TASK BRIEF.
Would you quote every entry exactly, dropping only the pictures?

DATA PROVIDED.
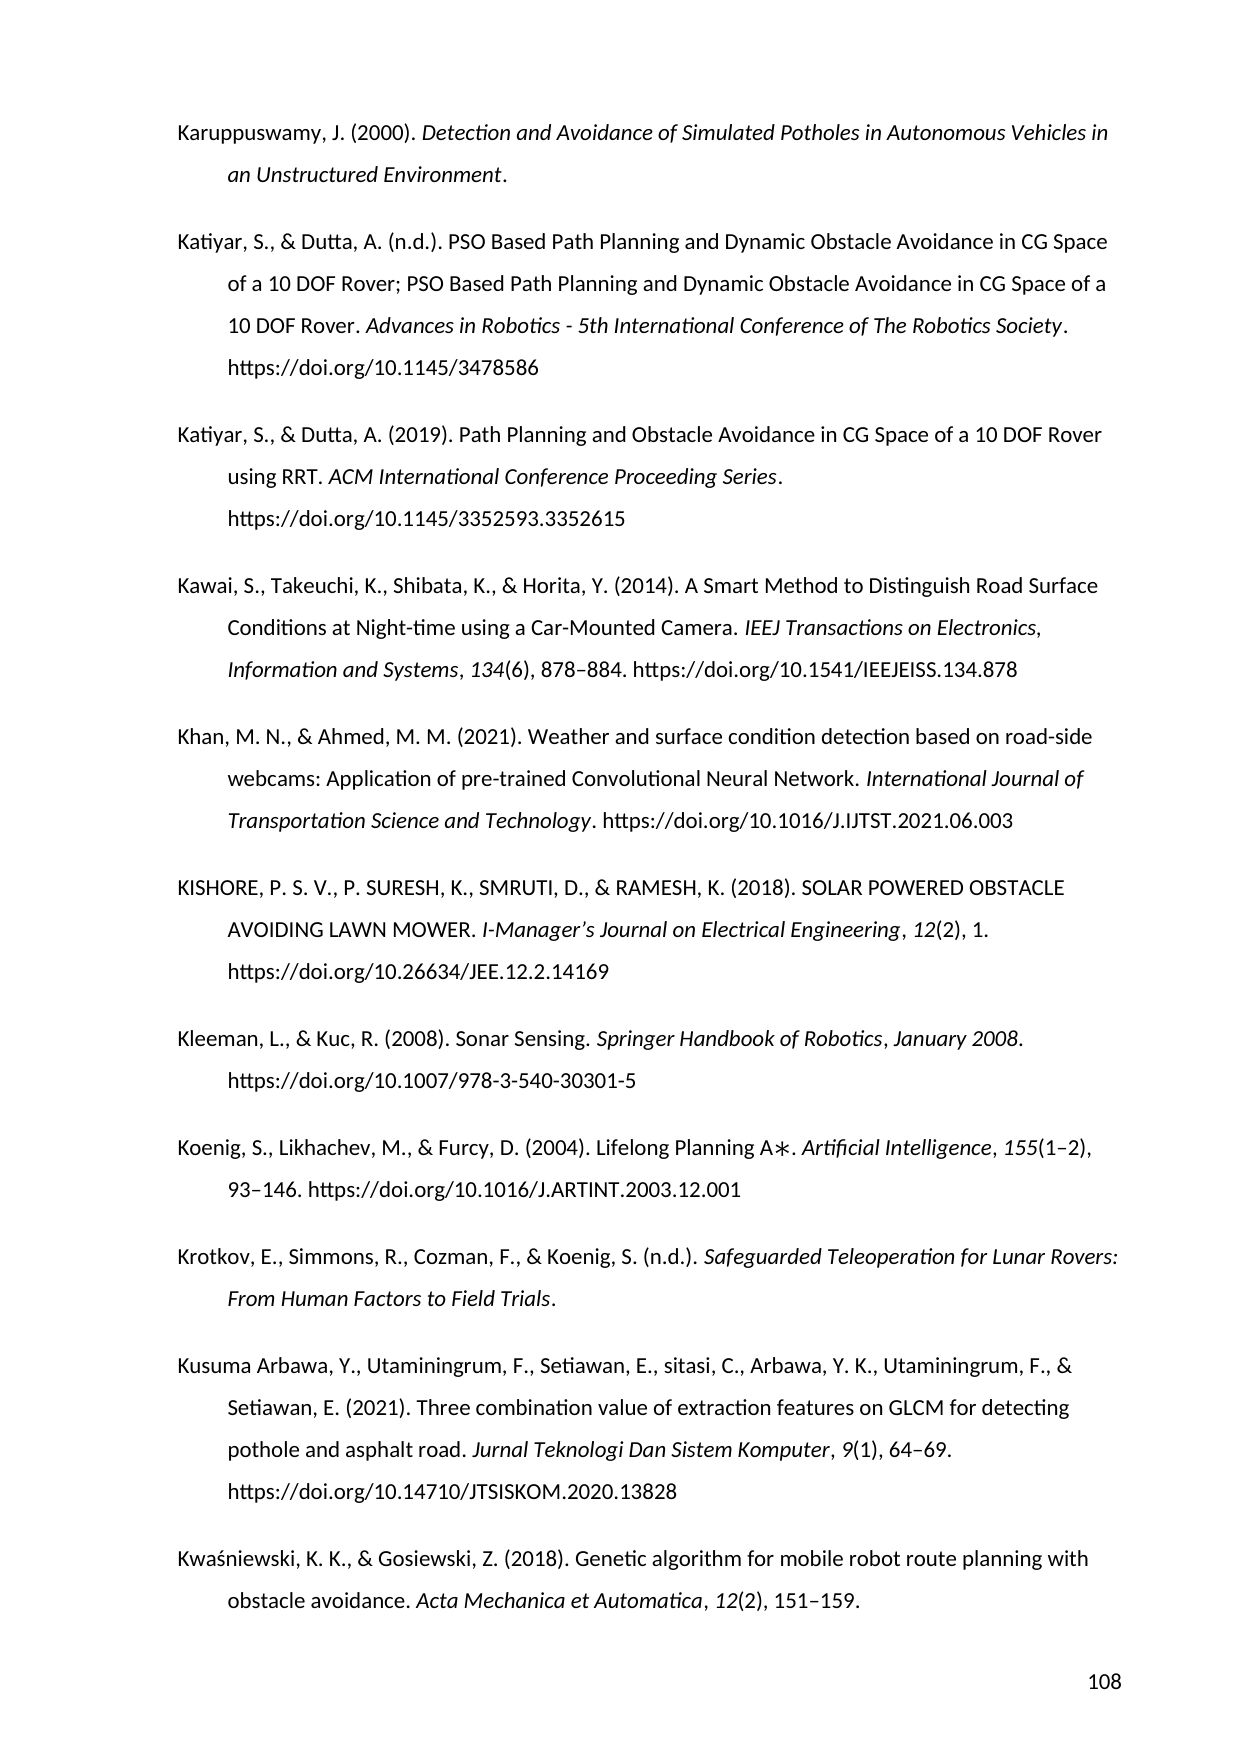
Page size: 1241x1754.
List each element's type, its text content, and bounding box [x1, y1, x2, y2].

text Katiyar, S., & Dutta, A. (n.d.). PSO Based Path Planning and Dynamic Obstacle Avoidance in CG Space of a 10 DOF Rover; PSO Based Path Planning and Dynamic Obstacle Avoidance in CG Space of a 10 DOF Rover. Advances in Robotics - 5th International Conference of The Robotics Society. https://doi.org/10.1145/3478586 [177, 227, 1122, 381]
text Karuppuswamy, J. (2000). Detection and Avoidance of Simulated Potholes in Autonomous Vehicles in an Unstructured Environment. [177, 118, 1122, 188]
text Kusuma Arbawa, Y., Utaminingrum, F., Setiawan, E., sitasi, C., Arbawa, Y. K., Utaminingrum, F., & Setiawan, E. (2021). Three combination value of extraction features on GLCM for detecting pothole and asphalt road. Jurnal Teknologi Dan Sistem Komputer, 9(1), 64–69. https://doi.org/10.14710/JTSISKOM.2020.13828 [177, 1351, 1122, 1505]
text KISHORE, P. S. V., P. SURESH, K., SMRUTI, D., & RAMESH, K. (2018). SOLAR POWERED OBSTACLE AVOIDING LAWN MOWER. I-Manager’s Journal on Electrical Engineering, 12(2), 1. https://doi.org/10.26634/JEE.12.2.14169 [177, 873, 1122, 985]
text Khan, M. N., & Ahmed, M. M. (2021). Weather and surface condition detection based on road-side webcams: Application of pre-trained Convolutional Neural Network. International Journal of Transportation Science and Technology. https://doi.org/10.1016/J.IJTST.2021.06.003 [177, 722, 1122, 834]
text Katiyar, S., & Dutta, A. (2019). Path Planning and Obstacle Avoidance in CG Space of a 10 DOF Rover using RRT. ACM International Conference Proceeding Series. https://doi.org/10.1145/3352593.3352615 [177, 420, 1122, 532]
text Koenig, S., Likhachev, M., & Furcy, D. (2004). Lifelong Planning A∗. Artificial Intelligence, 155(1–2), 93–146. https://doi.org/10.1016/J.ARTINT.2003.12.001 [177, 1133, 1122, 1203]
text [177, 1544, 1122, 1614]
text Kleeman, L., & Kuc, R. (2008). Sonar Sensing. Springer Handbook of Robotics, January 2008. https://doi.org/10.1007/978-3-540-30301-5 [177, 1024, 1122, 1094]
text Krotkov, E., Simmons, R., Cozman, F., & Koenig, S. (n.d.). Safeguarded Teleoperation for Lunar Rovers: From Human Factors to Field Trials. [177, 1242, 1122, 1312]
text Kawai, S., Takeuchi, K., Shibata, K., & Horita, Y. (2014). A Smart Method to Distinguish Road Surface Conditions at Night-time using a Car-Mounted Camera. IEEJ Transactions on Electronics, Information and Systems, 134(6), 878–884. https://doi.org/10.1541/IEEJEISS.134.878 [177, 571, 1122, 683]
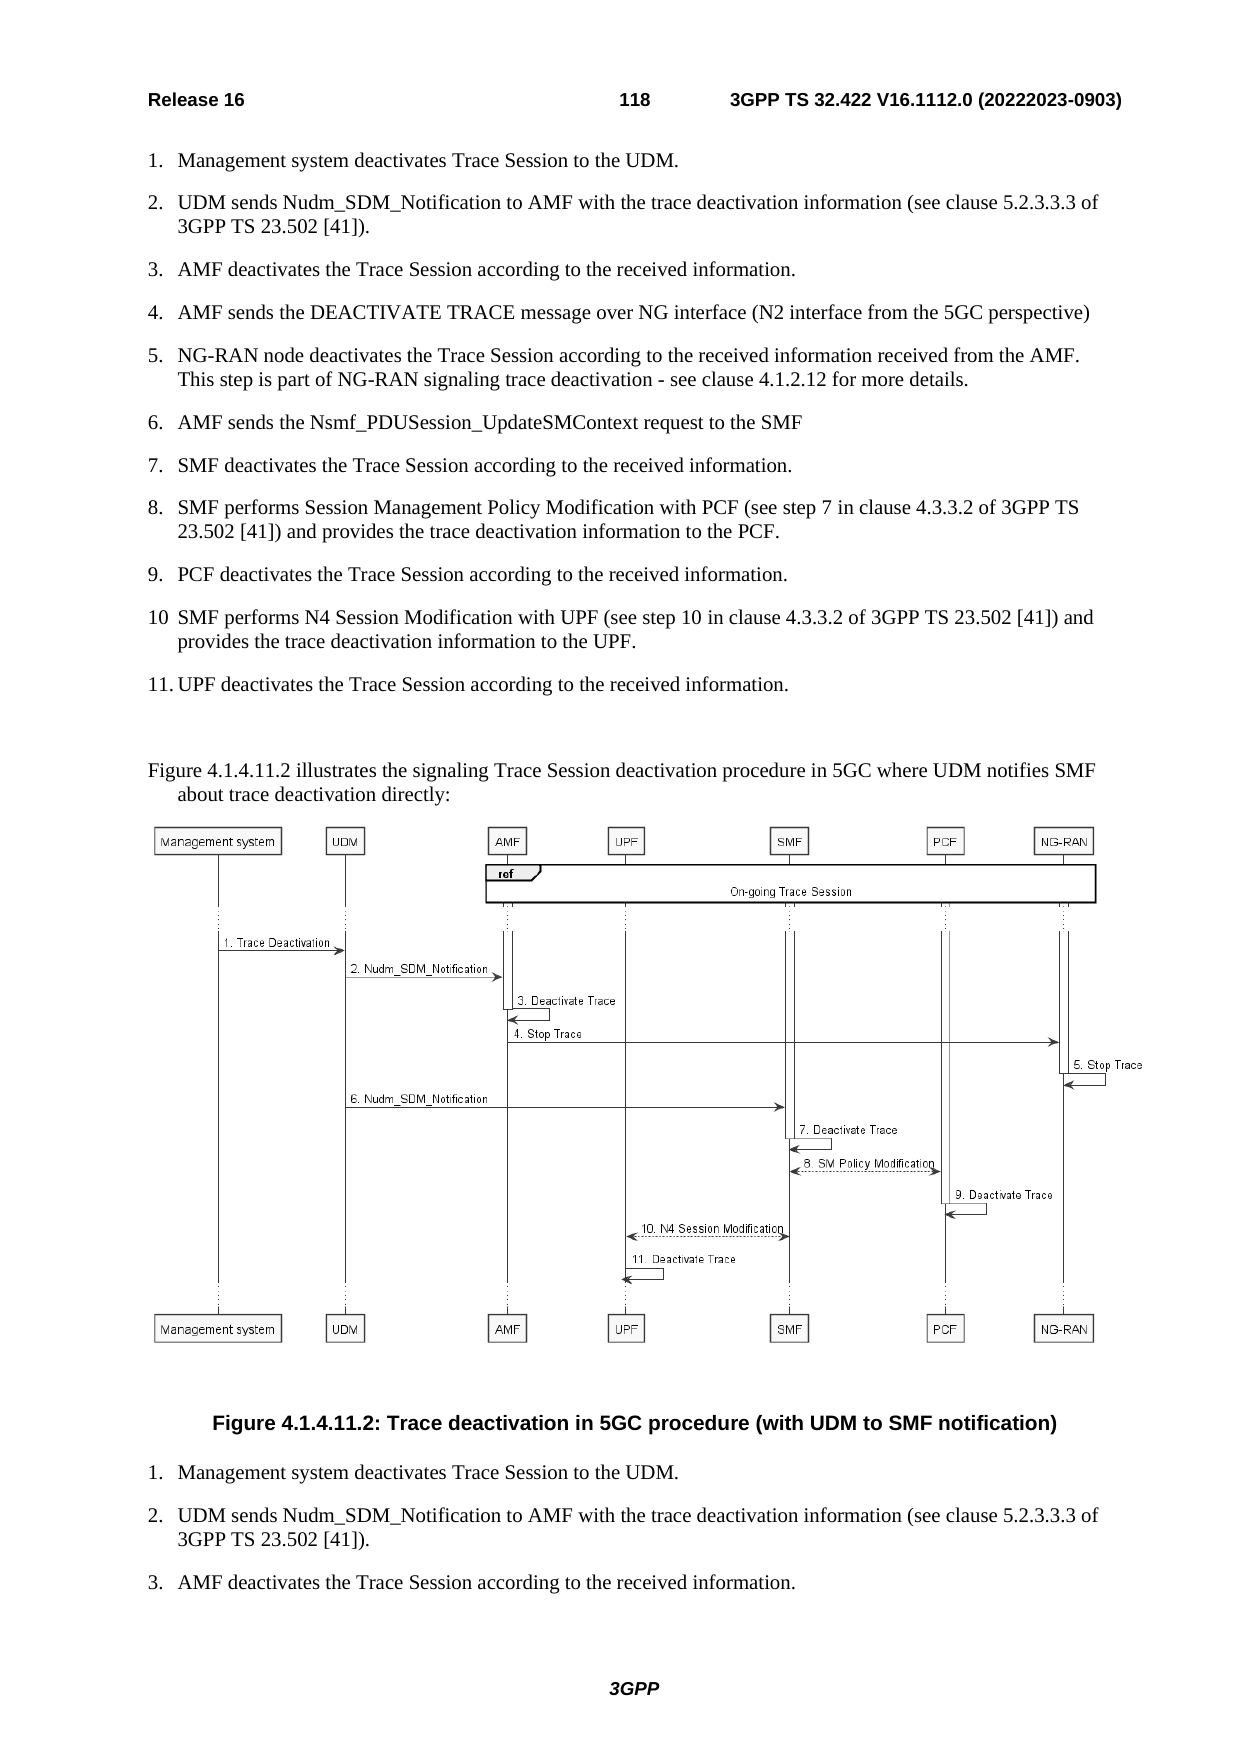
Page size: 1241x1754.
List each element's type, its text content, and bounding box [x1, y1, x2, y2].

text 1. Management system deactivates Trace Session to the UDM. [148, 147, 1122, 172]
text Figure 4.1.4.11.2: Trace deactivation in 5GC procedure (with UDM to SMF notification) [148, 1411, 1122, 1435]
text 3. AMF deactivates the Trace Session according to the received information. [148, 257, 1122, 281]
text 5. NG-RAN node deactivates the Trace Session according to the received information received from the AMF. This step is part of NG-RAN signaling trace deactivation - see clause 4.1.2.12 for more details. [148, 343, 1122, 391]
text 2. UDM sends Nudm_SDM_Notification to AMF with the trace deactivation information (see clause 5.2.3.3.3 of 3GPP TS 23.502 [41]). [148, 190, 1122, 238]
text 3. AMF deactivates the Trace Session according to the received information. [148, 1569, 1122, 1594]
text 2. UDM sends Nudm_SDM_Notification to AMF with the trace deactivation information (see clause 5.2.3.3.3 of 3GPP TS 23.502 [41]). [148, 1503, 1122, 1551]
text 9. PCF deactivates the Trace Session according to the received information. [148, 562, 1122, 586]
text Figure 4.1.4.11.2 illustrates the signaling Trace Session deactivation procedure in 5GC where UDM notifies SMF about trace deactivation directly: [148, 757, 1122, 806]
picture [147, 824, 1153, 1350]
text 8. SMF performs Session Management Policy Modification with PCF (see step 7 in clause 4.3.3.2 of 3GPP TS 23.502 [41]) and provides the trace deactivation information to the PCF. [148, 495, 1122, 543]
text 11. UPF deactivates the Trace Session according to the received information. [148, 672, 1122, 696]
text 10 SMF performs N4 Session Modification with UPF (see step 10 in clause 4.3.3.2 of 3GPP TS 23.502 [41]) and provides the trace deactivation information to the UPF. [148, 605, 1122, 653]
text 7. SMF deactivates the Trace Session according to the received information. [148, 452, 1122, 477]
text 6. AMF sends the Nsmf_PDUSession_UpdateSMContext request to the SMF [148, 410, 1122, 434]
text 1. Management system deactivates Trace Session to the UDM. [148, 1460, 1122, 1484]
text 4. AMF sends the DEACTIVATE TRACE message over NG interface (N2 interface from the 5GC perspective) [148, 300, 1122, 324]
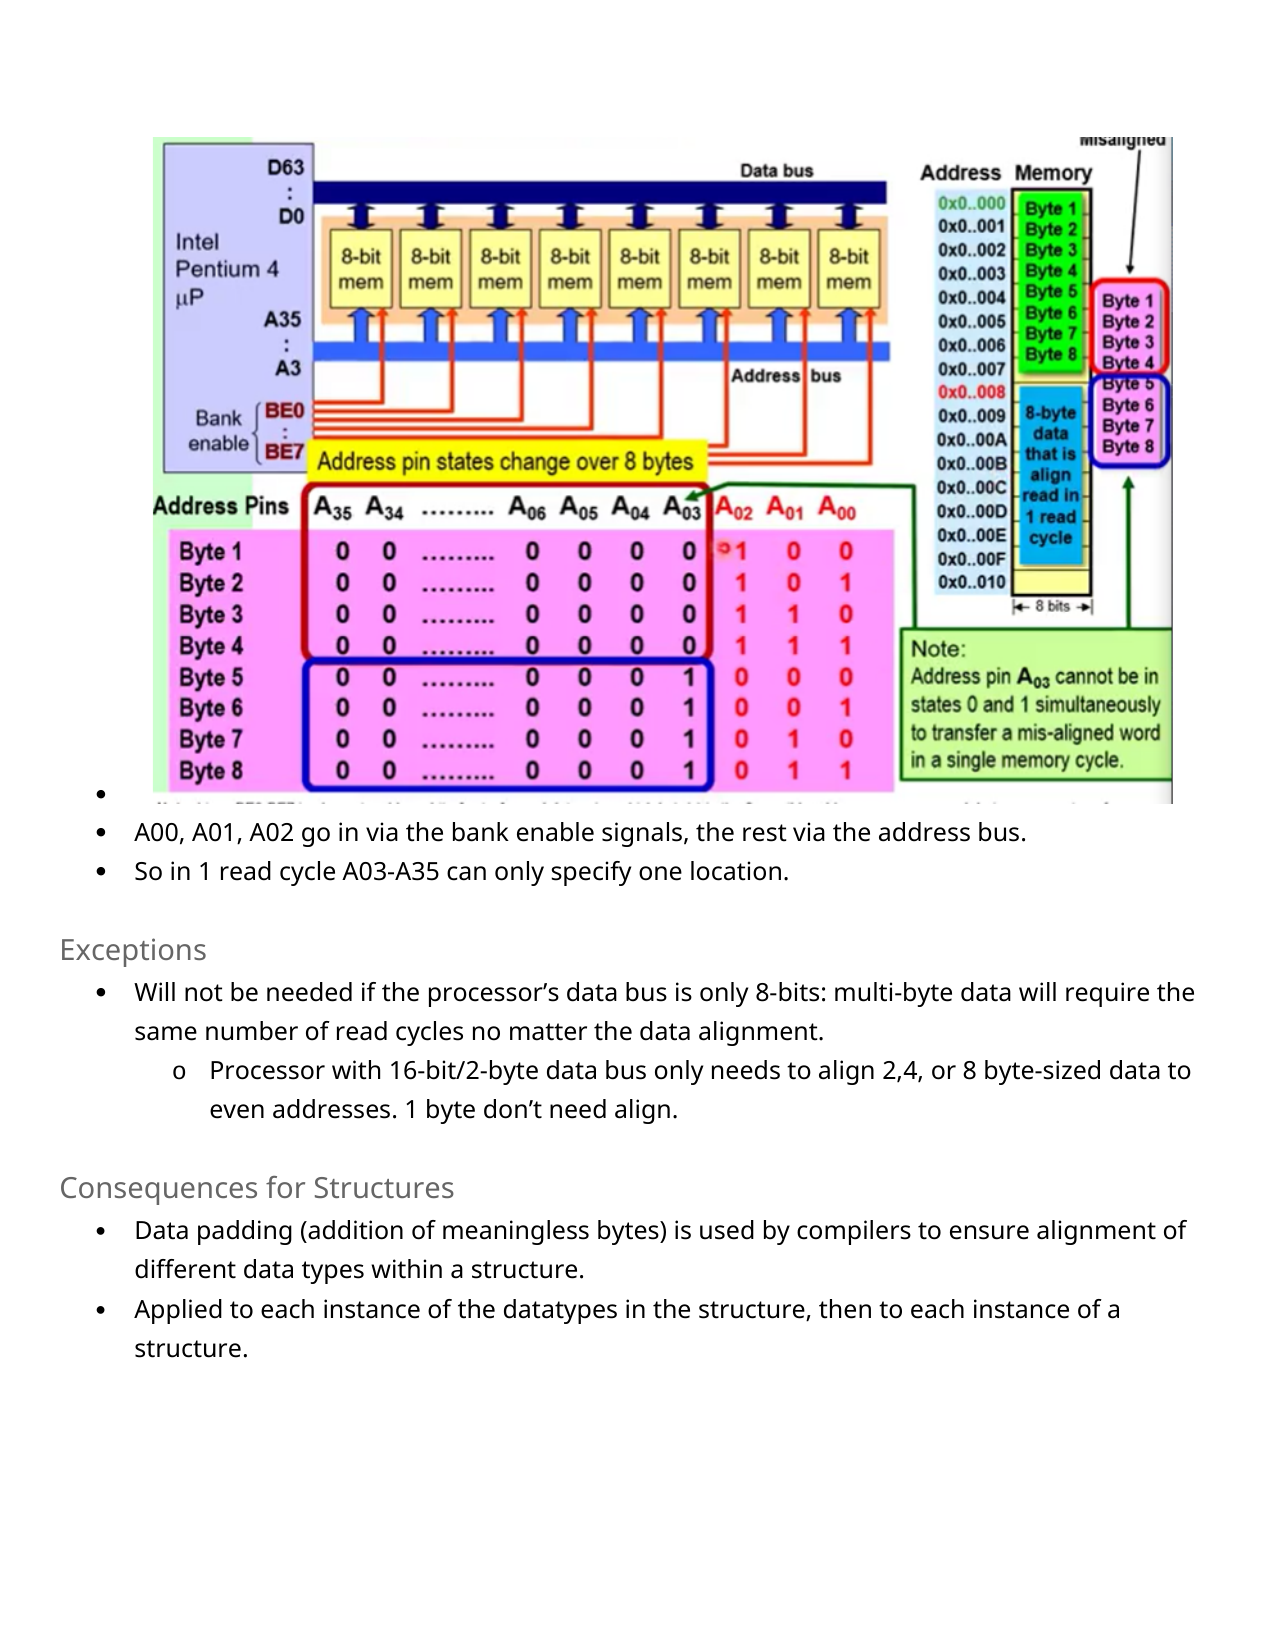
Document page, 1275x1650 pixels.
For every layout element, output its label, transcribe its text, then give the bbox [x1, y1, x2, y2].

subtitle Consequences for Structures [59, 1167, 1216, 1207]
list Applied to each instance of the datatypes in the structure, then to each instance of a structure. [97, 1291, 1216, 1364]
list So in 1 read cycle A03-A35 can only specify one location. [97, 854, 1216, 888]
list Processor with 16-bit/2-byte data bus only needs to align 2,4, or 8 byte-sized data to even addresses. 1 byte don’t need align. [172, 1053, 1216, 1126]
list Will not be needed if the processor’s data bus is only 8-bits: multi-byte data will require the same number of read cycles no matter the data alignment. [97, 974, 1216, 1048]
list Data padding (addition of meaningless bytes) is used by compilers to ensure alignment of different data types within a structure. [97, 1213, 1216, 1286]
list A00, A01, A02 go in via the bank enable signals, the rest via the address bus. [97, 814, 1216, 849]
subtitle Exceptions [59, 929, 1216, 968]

OUTPUT OF THE EXERCISE.
Page size: 1241x1754.
List each element's type, its text content, and bounding box [x1, y1, x2, y2].

text Katiyar, S., & Dutta, A. (n.d.). PSO Based Path Planning and Dynamic Obstacle Avoidance in CG Space of a 10 DOF Rover; PSO Based Path Planning and Dynamic Obstacle Avoidance in CG Space of a 10 DOF Rover. Advances in Robotics - 5th International Conference of The Robotics Society. https://doi.org/10.1145/3478586 [177, 227, 1122, 381]
text Karuppuswamy, J. (2000). Detection and Avoidance of Simulated Potholes in Autonomous Vehicles in an Unstructured Environment. [177, 118, 1122, 188]
text Kusuma Arbawa, Y., Utaminingrum, F., Setiawan, E., sitasi, C., Arbawa, Y. K., Utaminingrum, F., & Setiawan, E. (2021). Three combination value of extraction features on GLCM for detecting pothole and asphalt road. Jurnal Teknologi Dan Sistem Komputer, 9(1), 64–69. https://doi.org/10.14710/JTSISKOM.2020.13828 [177, 1351, 1122, 1505]
text KISHORE, P. S. V., P. SURESH, K., SMRUTI, D., & RAMESH, K. (2018). SOLAR POWERED OBSTACLE AVOIDING LAWN MOWER. I-Manager’s Journal on Electrical Engineering, 12(2), 1. https://doi.org/10.26634/JEE.12.2.14169 [177, 873, 1122, 985]
text Khan, M. N., & Ahmed, M. M. (2021). Weather and surface condition detection based on road-side webcams: Application of pre-trained Convolutional Neural Network. International Journal of Transportation Science and Technology. https://doi.org/10.1016/J.IJTST.2021.06.003 [177, 722, 1122, 834]
text Katiyar, S., & Dutta, A. (2019). Path Planning and Obstacle Avoidance in CG Space of a 10 DOF Rover using RRT. ACM International Conference Proceeding Series. https://doi.org/10.1145/3352593.3352615 [177, 420, 1122, 532]
text Koenig, S., Likhachev, M., & Furcy, D. (2004). Lifelong Planning A∗. Artificial Intelligence, 155(1–2), 93–146. https://doi.org/10.1016/J.ARTINT.2003.12.001 [177, 1133, 1122, 1203]
text [177, 1544, 1122, 1614]
text Kleeman, L., & Kuc, R. (2008). Sonar Sensing. Springer Handbook of Robotics, January 2008. https://doi.org/10.1007/978-3-540-30301-5 [177, 1024, 1122, 1094]
text Krotkov, E., Simmons, R., Cozman, F., & Koenig, S. (n.d.). Safeguarded Teleoperation for Lunar Rovers: From Human Factors to Field Trials. [177, 1242, 1122, 1312]
text Kawai, S., Takeuchi, K., Shibata, K., & Horita, Y. (2014). A Smart Method to Distinguish Road Surface Conditions at Night-time using a Car-Mounted Camera. IEEJ Transactions on Electronics, Information and Systems, 134(6), 878–884. https://doi.org/10.1541/IEEJEISS.134.878 [177, 571, 1122, 683]
Page size: 1241x1754.
List each element's type, its text content, and bounding box [x1, y1, x2, y2].

text 1. Management system deactivates Trace Session to the UDM. [148, 147, 1122, 172]
text Figure 4.1.4.11.2: Trace deactivation in 5GC procedure (with UDM to SMF notification) [148, 1411, 1122, 1435]
text 3. AMF deactivates the Trace Session according to the received information. [148, 257, 1122, 281]
text 5. NG-RAN node deactivates the Trace Session according to the received information received from the AMF. This step is part of NG-RAN signaling trace deactivation - see clause 4.1.2.12 for more details. [148, 343, 1122, 391]
text 2. UDM sends Nudm_SDM_Notification to AMF with the trace deactivation information (see clause 5.2.3.3.3 of 3GPP TS 23.502 [41]). [148, 190, 1122, 238]
text 3. AMF deactivates the Trace Session according to the received information. [148, 1569, 1122, 1594]
text 2. UDM sends Nudm_SDM_Notification to AMF with the trace deactivation information (see clause 5.2.3.3.3 of 3GPP TS 23.502 [41]). [148, 1503, 1122, 1551]
text 9. PCF deactivates the Trace Session according to the received information. [148, 562, 1122, 586]
text Figure 4.1.4.11.2 illustrates the signaling Trace Session deactivation procedure in 5GC where UDM notifies SMF about trace deactivation directly: [148, 757, 1122, 806]
picture [147, 824, 1153, 1350]
text 8. SMF performs Session Management Policy Modification with PCF (see step 7 in clause 4.3.3.2 of 3GPP TS 23.502 [41]) and provides the trace deactivation information to the PCF. [148, 495, 1122, 543]
text 11. UPF deactivates the Trace Session according to the received information. [148, 672, 1122, 696]
text 10 SMF performs N4 Session Modification with UPF (see step 10 in clause 4.3.3.2 of 3GPP TS 23.502 [41]) and provides the trace deactivation information to the UPF. [148, 605, 1122, 653]
text 7. SMF deactivates the Trace Session according to the received information. [148, 452, 1122, 477]
text 6. AMF sends the Nsmf_PDUSession_UpdateSMContext request to the SMF [148, 410, 1122, 434]
text 1. Management system deactivates Trace Session to the UDM. [148, 1460, 1122, 1484]
text 4. AMF sends the DEACTIVATE TRACE message over NG interface (N2 interface from the 5GC perspective) [148, 300, 1122, 324]
Document page, 1275x1650 pixels.
For every layout element, output its label, transcribe its text, then give the bbox [x1, y1, x2, y2].

subtitle Consequences for Structures [59, 1167, 1216, 1207]
list Applied to each instance of the datatypes in the structure, then to each instance of a structure. [97, 1291, 1216, 1364]
list So in 1 read cycle A03-A35 can only specify one location. [97, 854, 1216, 888]
list Processor with 16-bit/2-byte data bus only needs to align 2,4, or 8 byte-sized data to even addresses. 1 byte don’t need align. [172, 1053, 1216, 1126]
list Will not be needed if the processor’s data bus is only 8-bits: multi-byte data will require the same number of read cycles no matter the data alignment. [97, 974, 1216, 1048]
list Data padding (addition of meaningless bytes) is used by compilers to ensure alignment of different data types within a structure. [97, 1213, 1216, 1286]
list A00, A01, A02 go in via the bank enable signals, the rest via the address bus. [97, 814, 1216, 849]
subtitle Exceptions [59, 929, 1216, 968]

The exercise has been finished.